• **Exercise aim**
Below are some records. Print exactly the lines between the one holding "Heroes 3 tutorial" and the one holding "Résolution numérique de", inclusive, and nothing else.

Stored dataset items:

┄┄┄┄┄┄┄┄┄┄

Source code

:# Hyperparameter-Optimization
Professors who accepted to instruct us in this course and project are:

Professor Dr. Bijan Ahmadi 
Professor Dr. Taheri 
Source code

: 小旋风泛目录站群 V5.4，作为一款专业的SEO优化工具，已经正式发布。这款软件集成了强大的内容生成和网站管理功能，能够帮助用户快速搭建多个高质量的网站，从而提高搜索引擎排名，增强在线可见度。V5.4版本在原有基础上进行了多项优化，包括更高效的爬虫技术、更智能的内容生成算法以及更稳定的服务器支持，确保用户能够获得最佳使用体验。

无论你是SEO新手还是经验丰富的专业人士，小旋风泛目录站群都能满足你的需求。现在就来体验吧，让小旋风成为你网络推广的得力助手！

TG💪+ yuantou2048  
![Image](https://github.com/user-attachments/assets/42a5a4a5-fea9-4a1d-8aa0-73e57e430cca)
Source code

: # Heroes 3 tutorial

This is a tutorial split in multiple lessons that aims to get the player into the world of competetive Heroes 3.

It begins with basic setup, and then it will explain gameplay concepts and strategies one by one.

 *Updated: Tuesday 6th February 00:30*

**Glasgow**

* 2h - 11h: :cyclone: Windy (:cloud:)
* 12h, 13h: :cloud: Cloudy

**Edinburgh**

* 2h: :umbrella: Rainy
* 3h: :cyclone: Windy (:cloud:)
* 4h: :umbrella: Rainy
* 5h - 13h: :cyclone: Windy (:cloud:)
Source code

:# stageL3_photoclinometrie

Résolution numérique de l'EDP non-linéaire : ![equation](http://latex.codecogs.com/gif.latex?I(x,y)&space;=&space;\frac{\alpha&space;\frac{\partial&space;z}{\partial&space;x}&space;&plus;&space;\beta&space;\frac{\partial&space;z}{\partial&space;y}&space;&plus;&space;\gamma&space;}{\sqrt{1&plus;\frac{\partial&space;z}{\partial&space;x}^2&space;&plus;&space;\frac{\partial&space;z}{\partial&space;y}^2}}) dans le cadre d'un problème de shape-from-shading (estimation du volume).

┄┄┄┄┄┄┄┄┄┄

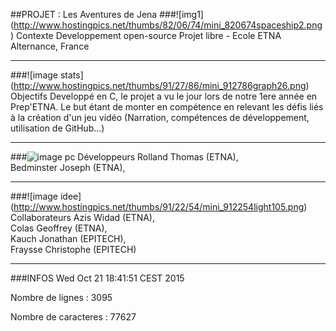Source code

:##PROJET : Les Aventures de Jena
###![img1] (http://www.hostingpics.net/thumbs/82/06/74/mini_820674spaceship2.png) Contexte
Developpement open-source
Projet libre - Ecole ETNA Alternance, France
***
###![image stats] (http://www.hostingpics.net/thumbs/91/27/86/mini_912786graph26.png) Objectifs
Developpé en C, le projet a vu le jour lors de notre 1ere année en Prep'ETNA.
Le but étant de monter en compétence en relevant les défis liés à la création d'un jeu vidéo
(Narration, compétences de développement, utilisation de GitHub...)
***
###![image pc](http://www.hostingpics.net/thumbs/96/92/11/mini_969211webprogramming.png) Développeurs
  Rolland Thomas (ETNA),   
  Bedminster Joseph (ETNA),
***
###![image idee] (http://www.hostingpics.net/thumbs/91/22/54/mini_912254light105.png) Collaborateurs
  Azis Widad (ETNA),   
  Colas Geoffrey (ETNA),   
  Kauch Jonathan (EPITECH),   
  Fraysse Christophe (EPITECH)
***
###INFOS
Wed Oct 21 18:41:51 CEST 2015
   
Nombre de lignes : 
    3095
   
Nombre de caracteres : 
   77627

┄┄┄┄┄┄┄┄┄┄

• **Result of this task**
: # Heroes 3 tutorial

This is a tutorial split in multiple lessons that aims to get the player into the world of competetive Heroes 3.

It begins with basic setup, and then it will explain gameplay concepts and strategies one by one.

 *Updated: Tuesday 6th February 00:30*

**Glasgow**

* 2h - 11h: :cyclone: Windy (:cloud:)
* 12h, 13h: :cloud: Cloudy

**Edinburgh**

* 2h: :umbrella: Rainy
* 3h: :cyclone: Windy (:cloud:)
* 4h: :umbrella: Rainy
* 5h - 13h: :cyclone: Windy (:cloud:)
Source code

:# stageL3_photoclinometrie

Résolution numérique de l'EDP non-linéaire : ![equation](http://latex.codecogs.com/gif.latex?I(x,y)&space;=&space;\frac{\alpha&space;\frac{\partial&space;z}{\partial&space;x}&space;&plus;&space;\beta&space;\frac{\partial&space;z}{\partial&space;y}&space;&plus;&space;\gamma&space;}{\sqrt{1&plus;\frac{\partial&space;z}{\partial&space;x}^2&space;&plus;&space;\frac{\partial&space;z}{\partial&space;y}^2}}) dans le cadre d'un problème de shape-from-shading (estimation du volume).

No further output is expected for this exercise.